16. While s 36 of the Constitution allows for the limitation of fundamental rights in certain circumstances, the proposed recommendations do not satisfy these criteria. In particular, it is pointed out that the CRL Report itself acknowledges that there are various laws in place that govern religious communities, and that these laws should be more strictly applied. In the circumstances, a strong argument can be made that there are less restrictive means available to achieve the same purpose, and that this fact seriously undermines the necessity for new legislation that will have a sweeping and far-reaching impact on the right to religious freedom.
17. It is submitted that, rather than creating a new law which would place an additional burden on the already strained resources of government, the Police and the courts, government should focus its energy and resources on enforcing the existing laws to address the problems identified by the CRL in its Report.

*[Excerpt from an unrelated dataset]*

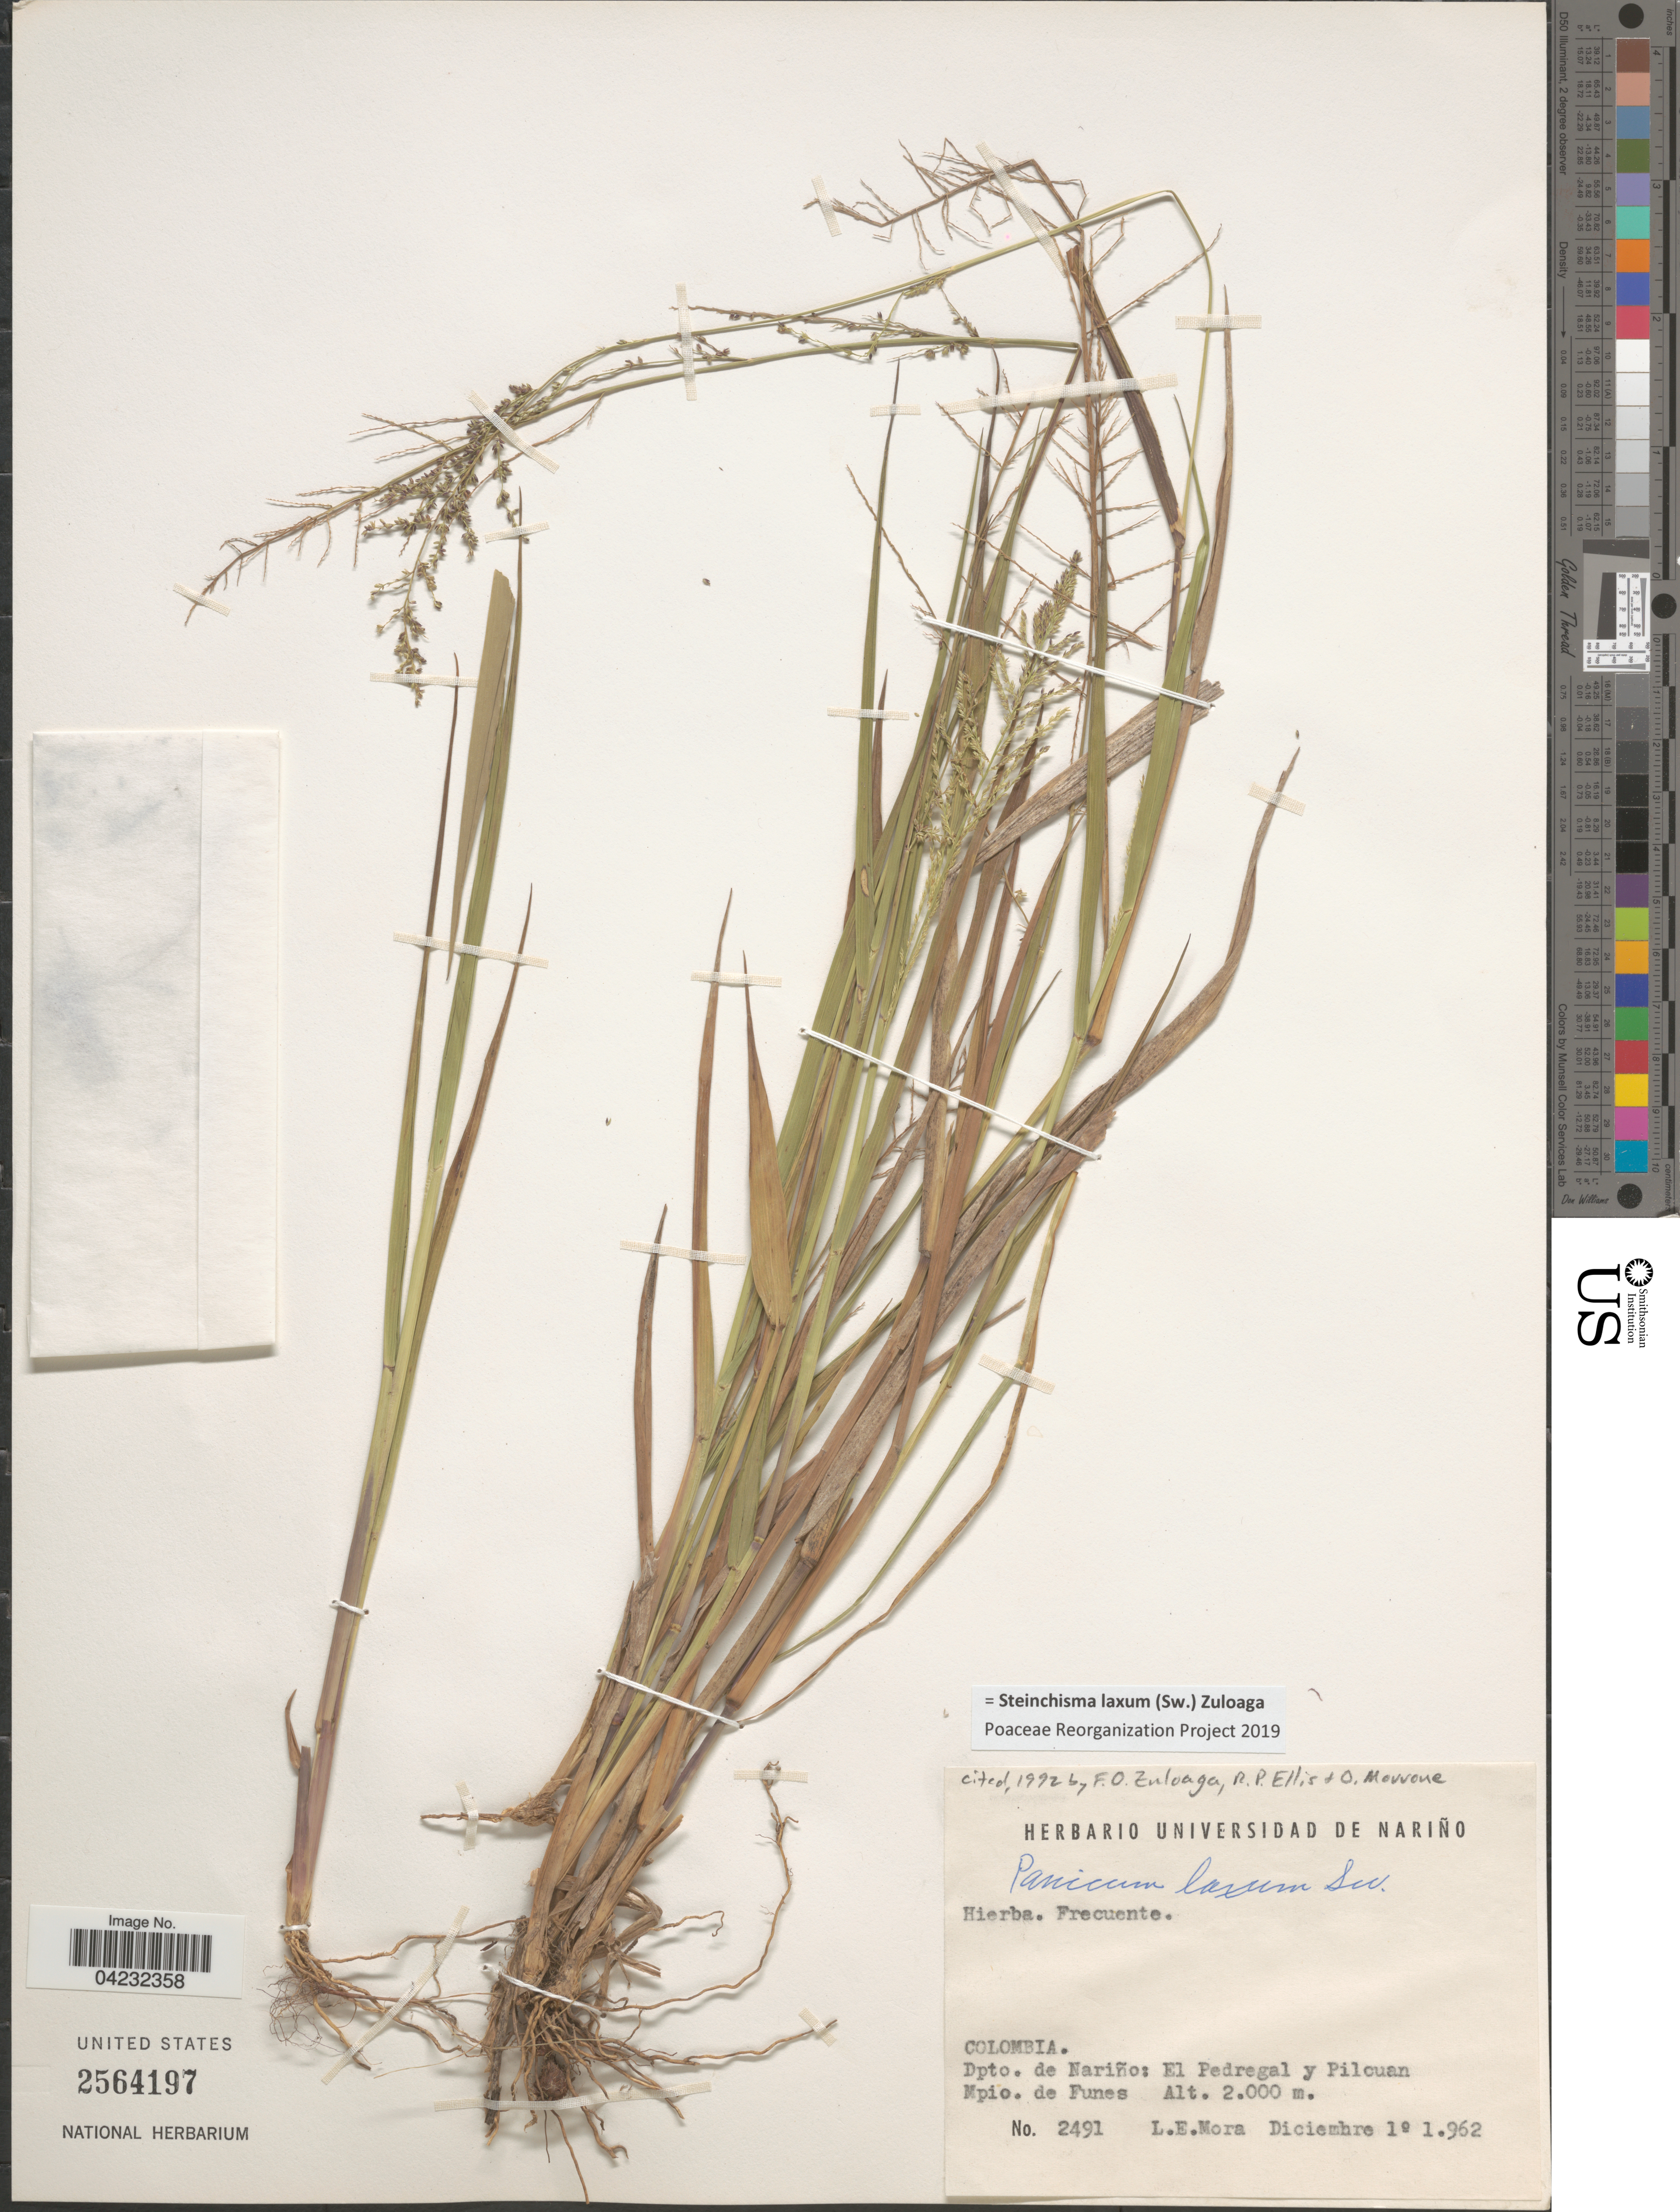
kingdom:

18. In light of the a foregoing, while we understand the CRL’s concerns regarding the “commercialisation” of religion and abuse of people’s belief systems and are grateful for their efforts in wanting to do something about it, we cannot support its sweeping and far-reaching recommendations for the regulation of religion in South Africa.
19. In particular, we support the proposal of a “Code of Ethics” to which religious institutions and practitioners would be encouraged (but not legally compelled) to subscribe. The SACRRF provides a foundation for this work, which could make a valuable contribution to the constitutional exercise of the right to religious freedom, and the rights of religious communities, in South Africa.
20. In conclusion, we strongly appeal to the CRL to hold back the referral of its recommendations to Parliament, until such time as a broad consultative process with the religious sector has taken place to discuss the way forward and we affirm our commitment to working with the CRL, in finding solutions that are practical and constitutionally permissible.